Where a line in the records below includes "blocks", pull that line out.

[Dataset entries]
* * *

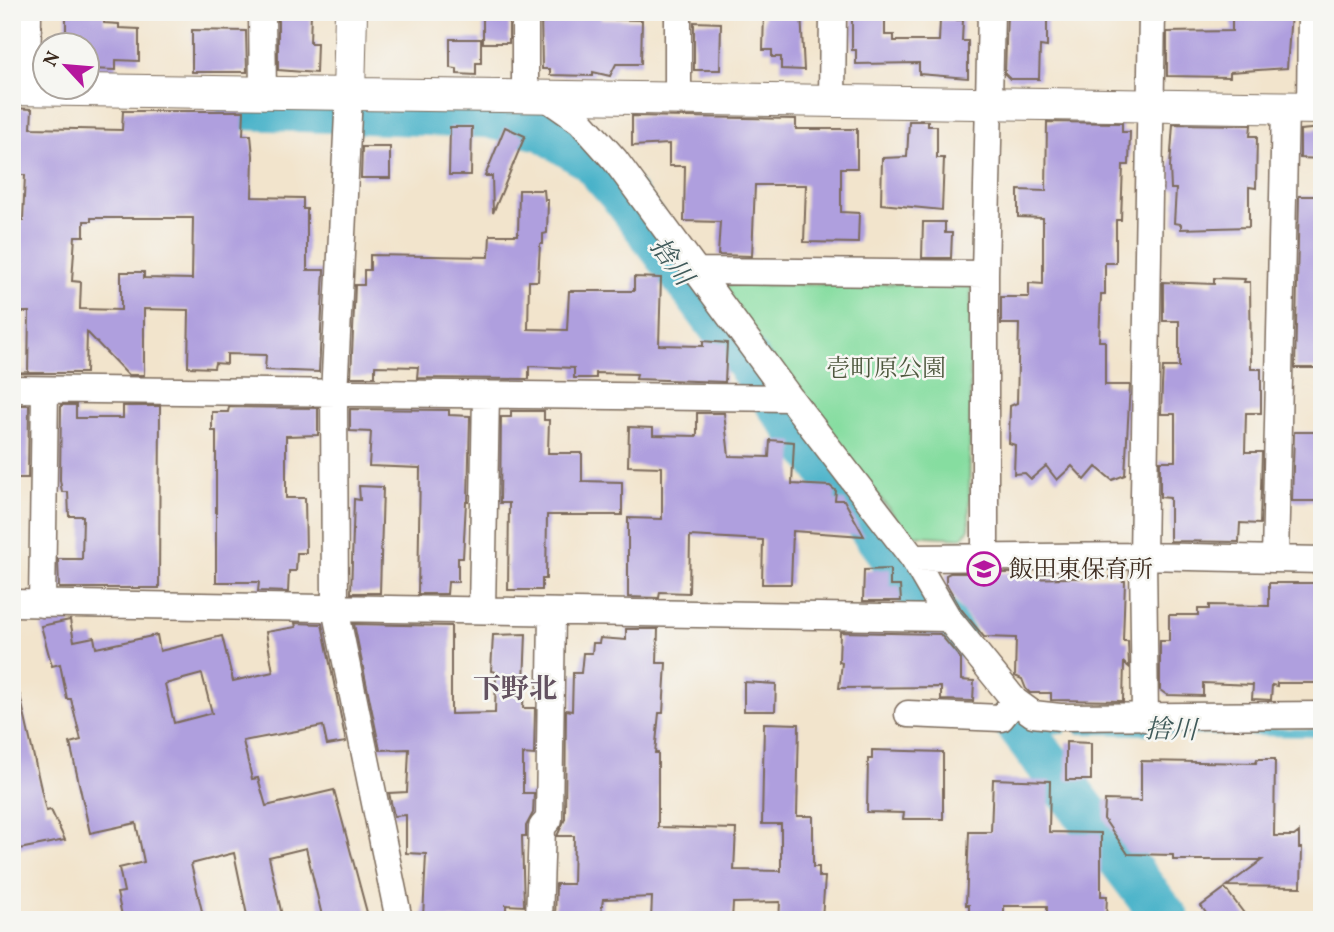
<svg xmlns="http://www.w3.org/2000/svg" width="1334" height="932" font-family="Vollkorn,'Noto Serif JP',serif">
  <style>
    .green { fill: #86dda0; stroke: #60845f; stroke-width: 2 }
    .lines { fill: none; stroke-linecap: round; stroke-linejoin: round }
    .stream { stroke: #4ab2c9; stroke-width: 8 }
    .river { stroke: #4ab2c9; stroke-width: 46 }
    .building { fill: #af9fde; fill-rule: evenodd }
    .minor-casing { stroke: #7b6b5b; stroke-width: 29 }
    .tertiary-casing { stroke: #7b6b5b; stroke-width: 34 }
    .minor { stroke: #fff; stroke-width: 26 }
    .tertiary { stroke: #fff; stroke-width: 32 }
    .labels { text-anchor: middle; stroke-width: 5; stroke-linejoin: round; paint-order: stroke }
    .park-label { font-size: 24px; fill: #4e573e; stroke: #f6f6f2 }
    .poi-label { font-size: 24px; fill: #3b2a1e; stroke: #f6f6f2; text-anchor: start }
    .water-label { font-size: 26px; font-style: italic; fill: #405a5a; stroke: #f6f6f2 }
    .quarter-label { font-size: 28px; font-weight: bold; fill: #645361; stroke: #f6f6f2 }
  </style>
  <rect width="100%" height="100%" fill="#f6f6f2"/>
  <filter id="ink" filterUnits="userSpaceOnUse"><feTurbulence type="fractalNoise" baseFrequency=".0143" numOctaves="2"/><feDisplacementMap in="SourceGraphic" scale="14" xChannelSelector="R" yChannelSelector="G"/><feConvolveMatrix kernelMatrix="1 2 1 2 8 2 1 2 1" color-interpolation-filters="sRGB"/></filter>
  <filter id="wash" filterUnits="userSpaceOnUse"><feTurbulence type="fractalNoise" baseFrequency=".00686" numOctaves="4" result="noise"/><feDisplacementMap in="SourceGraphic" scale="28" xChannelSelector="R" yChannelSelector="G"/><feGaussianBlur stdDeviation="1.57" result="paint"/><feColorMatrix in="noise" values="0 0 0 0 0 0 0 0 0 0 0 0 0 0 0 0 0 1.4 0 .05"/><feComposite in="paint" operator="in"/></filter>
  <g filter="url(#wash)">
    <rect width="100%" height="100%" fill="#f2e4cc"/>
    <path class="green" d="M971 283 969 529 962 538 909 535 722 294 728 285Z"/>
    <g class="lines">
      <path class="stream" d="M1020 725 1062 730
        M1079 730 1322 733"/>
      <path class="river" d="M240 107 488 115 544 129 591 159 626 199 952 636
        M1014 719 1167 920"/>
    </g>
    <g id="blocks">
      <path class="building" d="M66 12 104 13V23L119 24V28L139 29V61L116 60V70L88 69V46H78L79 34H66Z
        M278 12H311L310 43H317L316 73 278 70Z
        M483 12H509V43H483Z
        M541 12H601V19L642 20 641 64H616L610 76 593 72V76L550 75V69H542Z
        M764 12H801L804 70 781 69V57H772V50H763Z
        M852 12H885V35H894V41H939L940 20H963L962 41H968V78L919 74V63L856 64V50H852Z
        M1007 12H1047V47L1040 46 1039 79H1010L1005 74Z
        M1232 12 1291 13 1287 68 1230 72V77L1167 76V32L1232 31Z
        M694 22 721 23 720 70H694Z
        M192 30 246 31 247 72H192Z
        M450 39H481V63H476V75L457 74V69L450 68Z
        M12 108 32 109 31 128 122 130 123 111H244L243 135H251L253 156 252 197 303 198V209H307V270H324L319 372 265 370 266 355 227 354V364L215 363 214 368 188 367 189 310 144 309V375H128L87 332 86 373H12L28 372 29 312H12V220H23L25 175H12ZM91 218H193L192 279 144 278V272H121V310L80 309 81 282 72 281 75 236H84V221H91Z
        M632 116 796 119V129H857V168H841V212L859 213 858 243 804 242 806 185H755L752 256 718 255 720 222 684 221 685 166H669V144L632 146Z
        M909 121H928V126H937V158H944L942 210 881 204 882 158 907 157Z
        M1047 122 1122 123V132H1130L1129 165H1123L1121 220H1116V263H1105V294H1101L1099 341H1105V385H1130L1125 475 1112 480 1096 467 1085 480 1072 466 1057 480 1046 466 1031 479 1025 473 1014 474 1015 445 1009 443 1010 406 1017 403 1019 324H1001V297H1029V283L1043 284V218L1018 217V190L1046 191Z
        M1173 124 1251 125 1250 136H1257L1256 188 1249 187V227L1181 229V224L1174 223 1176 189H1171L1170 167Z
        M450 127H472L471 175H449Z
        M505 127 525 136 493 213 492 176H485Z
        M1322 128V159L1300 158V130Z
        M362 147H390V178H361Z
        M519 190H544L545 200H548L547 233 543 234V244H540L538 281H529L528 329 567 330 569 291H634V277L661 278 659 345 703 346V341L727 343 725 382 636 379 637 374 596 373V378H574V368L529 366V379L417 378 418 367 375 366V377H351L355 285H364V270H370V255L489 257 490 235H518Z
        M1299 196H1322V368H1295Z
        M923 222H945V233H952L951 258H922Z
        M1214 278 1245 279 1244 282H1250L1251 369H1261V413H1246L1245 452H1262L1260 524 1240 523 1239 542 1170 541V498L1160 497V461H1175V414H1161L1162 386 1163 367H1179V321H1163V282L1214 284Z
        M12 405H29L28 478H12Z
        M61 405H76V418H123V406H160L159 588H59L58 559H82L83 516H69L68 492H62L60 480Z
        M229 407 318 408V435L286 436V498H305L306 553H297L296 571H289L288 592 258 591 259 582H216V431H212V412H228Z
        M350 409 449 410V415L470 416 468 502H466L463 558H458V582H448L447 594H418L420 468 369 466 371 432 350 431Z
        M511 411H544V420H549L548 453H582V481L622 482V515H547L546 579H542V590H508L509 503H500L501 417H511Z
        M697 413H724L729 456 769 457 770 440 794 442 792 484 830 486 836 491 835 500H844L864 536 793 531 791 584H762L763 540 690 536 689 593 660 592 659 598 628 597V518L662 519V467L628 466 629 427 653 428V435L697 436Z
        M1294 432H1322V501H1292Z
        M359 486 383 487 380 593H351L354 499 360 500Z
        M890 569V586H900L901 601H863L864 570Z
        M950 573H1019V579L1122 577V581H1125L1123 641H1128L1129 667 1124 663 1123 701 1051 700V693H1030L1026 689 1022 679 1015 676 1016 638 984 637 961 609 946 583V575Z
        M1269 583H1322V683H1277V686L1272 685 1271 700 1252 699 1253 685 1203 683V696L1167 695 1160 690V641H1169V615H1198V609H1209V605L1269 606Z
        M70 620 74 641 94 637 96 648 157 635 160 651 222 636 233 681 273 672 266 632 296 627 295 623 322 624 346 742 327 745 323 726 243 741 252 779 258 778 266 806 334 790 369 920H323L306 848 269 857 283 920H248L234 853 191 864 204 920H180L179 915 159 920H123L117 893 124 892 119 868 144 862 136 823 90 833 70 743 81 740 71 699H67L60 664 52 666 41 626ZM202 674 212 713 174 723 165 684Z
        M354 624 451 626V714L495 713 496 672 491 671 493 635 526 634 523 708H535L534 755 523 754V793H534L533 813 526 826V836H522L524 906 506 905V920L423 918 426 854 406 853V815L394 816 389 793 407 792 409 749 380 750Z
        M626 629H658L657 663H666L663 713H659L655 753H658V827L736 829 734 870 781 871V824H762L764 723 799 724 797 816H813V867H819V877H825L822 918 779 920 780 902 733 903 732 920H651L652 897 603 899 600 920H555L556 884H573L574 836H557L565 819 566 710 572 711 573 673H581L583 653H592L593 643H599L600 638 626 640Z
        M840 632 940 634 961 659V680L974 681 973 701 941 700V687L839 688 842 663 839 662Z
        M744 682 776 684 775 711H744Z
        M12 695H20L46 811 51 810 65 840 19 849 12 818Z
        M1066 742 1091 743V780H1066Z
        M872 750 943 752V819H903L904 813 867 812 868 759H872Z
        M1257 759H1275L1274 836H1294L1299 832V848H1302L1301 887 1227 886 1262 860H1173V855L1128 854 1104 819 1105 800 1141 801V761L1256 763Z
        M993 779 1050 781 1049 832 1101 833V896H1107L1106 920H1047V906H1004V920H969V905H966L969 832H991Z
        M1225 888 1249 920H1211L1201 906Z"/>
    </g>
  </g>
  <g filter="url(#ink)">
    <use href="#blocks" fill-opacity="0" stroke="#7b6b5b" stroke-width="2"/>
    <g class="lines">
      <defs>
        <path id="minor" d="M262 12 263 94
          M678 12V99
          M27 89 28 12
          M349 95 334 394 335 608 399 920
          M544 96 580 121 615 160 790 398 913 558 948 618 1015 701 1033 714 1060 717 1322 715
          M525 97V12
          M832 101 833 12
          M1310 108 1311 12
          M699 271 985 274
          M12 389 790 398
          M913 558 1143 556 1322 560
          M985 558V274L991 12
          M1275 559 1285 107
          M12 603 948 618
          M42 604 45 390
          M482 610 486 395
          M908 714 1001 718 1015 701
          M1145 718 1143 556 1152 12
          M539 920 542 827 549 819 552 612"/>
        <path id="tertiary" d="M12 89 1322 108
          M349 95 351 12"/>
      </defs>
      <use href="#minor" class="minor-casing"/>
      <use href="#tertiary" class="tertiary-casing"/>
      <use href="#minor" class="minor"/>
      <use href="#tertiary" class="tertiary"/>
    </g>
  </g>
  <defs>
    <symbol id="school-ring" viewBox="-11 -11 22 22"><circle r="9.5" fill="#f6f6f2" stroke="#b5179e" stroke-width="1.5"/><path d="M0-5L7-2L0 1L-7-2ZM-4 1L0 2.5L4 1V4Q0 6-4 4Z" fill="#b5179e"/></symbol>
  </defs>
  <g fill-rule="evenodd">
    <use href="#school-ring" x="965" y="550" width="38" height="38"/>
  </g>
  <g class="labels">
    <g class="park-label">
      <text x="886" y="376">壱町原公園</text>
    </g>
    <g class="poi-label">
      <text x="1009" y="577">飯田東保育所</text>
    </g>
    <g class="water-label">
      <text transform="translate(672 261) rotate(53)" y="9">捨川</text>
      <text transform="translate(1171 729) rotate(1)" y="9">捨川</text>
    </g>
    <g class="quarter-label">
      <text x="515" y="698">下野北</text>
    </g>
  </g>
  <rect width="1334" height="932" fill="none" stroke="#f6f6f2" stroke-width="42"/>
  <g transform="translate(66 66) rotate(296)"><circle r="33" fill="#f6f6f2" stroke="#aba49d" stroke-width="2"/>
  <path d="M0-5L12 26L0 18L-12 26Z" fill="#b5179e"/>
  <text y="-10" font-size="19" font-weight="bold" text-anchor="middle" fill="#3b2a1e">N</text>
  </g>
</svg>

* * *

§ YOUR SOLUTION:
    <g id="blocks">
    <use href="#blocks" fill-opacity="0" stroke="#7b6b5b" stroke-width="2"/>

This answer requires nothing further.